Problem description: Please change every "collectors" in the listing below to "collected by" and leave everything else as it is.

Data shown:
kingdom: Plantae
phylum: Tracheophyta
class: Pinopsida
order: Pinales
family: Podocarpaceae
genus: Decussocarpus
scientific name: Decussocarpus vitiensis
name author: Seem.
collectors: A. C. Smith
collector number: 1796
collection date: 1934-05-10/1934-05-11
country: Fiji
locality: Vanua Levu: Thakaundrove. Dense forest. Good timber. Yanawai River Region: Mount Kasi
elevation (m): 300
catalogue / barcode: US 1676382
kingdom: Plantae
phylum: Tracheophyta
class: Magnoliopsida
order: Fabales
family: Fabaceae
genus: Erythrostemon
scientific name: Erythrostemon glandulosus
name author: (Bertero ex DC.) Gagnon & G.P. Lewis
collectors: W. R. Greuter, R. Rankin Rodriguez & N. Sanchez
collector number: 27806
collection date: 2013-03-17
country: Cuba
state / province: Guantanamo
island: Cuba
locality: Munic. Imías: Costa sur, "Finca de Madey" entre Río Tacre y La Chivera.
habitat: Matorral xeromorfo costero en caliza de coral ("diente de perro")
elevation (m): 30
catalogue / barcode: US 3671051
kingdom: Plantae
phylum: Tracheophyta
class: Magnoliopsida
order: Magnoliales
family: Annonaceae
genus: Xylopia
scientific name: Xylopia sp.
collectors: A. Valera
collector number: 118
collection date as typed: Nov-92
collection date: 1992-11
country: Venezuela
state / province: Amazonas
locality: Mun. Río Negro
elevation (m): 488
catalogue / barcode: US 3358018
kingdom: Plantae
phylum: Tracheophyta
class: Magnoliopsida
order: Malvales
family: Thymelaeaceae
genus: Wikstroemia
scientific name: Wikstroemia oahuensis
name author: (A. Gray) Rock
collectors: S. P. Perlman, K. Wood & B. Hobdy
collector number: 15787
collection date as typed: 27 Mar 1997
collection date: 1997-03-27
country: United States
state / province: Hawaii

Output of the exercise:
kingdom: Plantae
phylum: Tracheophyta
class: Pinopsida
order: Pinales
family: Podocarpaceae
genus: Decussocarpus
scientific name: Decussocarpus vitiensis
name author: Seem.
collected by: A. C. Smith
collector number: 1796
collection date: 1934-05-10/1934-05-11
country: Fiji
locality: Vanua Levu: Thakaundrove. Dense forest. Good timber. Yanawai River Region: Mount Kasi
elevation (m): 300
catalogue / barcode: US 1676382
kingdom: Plantae
phylum: Tracheophyta
class: Magnoliopsida
order: Fabales
family: Fabaceae
genus: Erythrostemon
scientific name: Erythrostemon glandulosus
name author: (Bertero ex DC.) Gagnon & G.P. Lewis
collected by: W. R. Greuter, R. Rankin Rodriguez & N. Sanchez
collector number: 27806
collection date: 2013-03-17
country: Cuba
state / province: Guantanamo
island: Cuba
locality: Munic. Imías: Costa sur, "Finca de Madey" entre Río Tacre y La Chivera.
habitat: Matorral xeromorfo costero en caliza de coral ("diente de perro")
elevation (m): 30
catalogue / barcode: US 3671051
kingdom: Plantae
phylum: Tracheophyta
class: Magnoliopsida
order: Magnoliales
family: Annonaceae
genus: Xylopia
scientific name: Xylopia sp.
collected by: A. Valera
collector number: 118
collection date as typed: Nov-92
collection date: 1992-11
country: Venezuela
state / province: Amazonas
locality: Mun. Río Negro
elevation (m): 488
catalogue / barcode: US 3358018
kingdom: Plantae
phylum: Tracheophyta
class: Magnoliopsida
order: Malvales
family: Thymelaeaceae
genus: Wikstroemia
scientific name: Wikstroemia oahuensis
name author: (A. Gray) Rock
collected by: S. P. Perlman, K. Wood & B. Hobdy
collector number: 15787
collection date as typed: 27 Mar 1997
collection date: 1997-03-27
country: United States
state / province: Hawaii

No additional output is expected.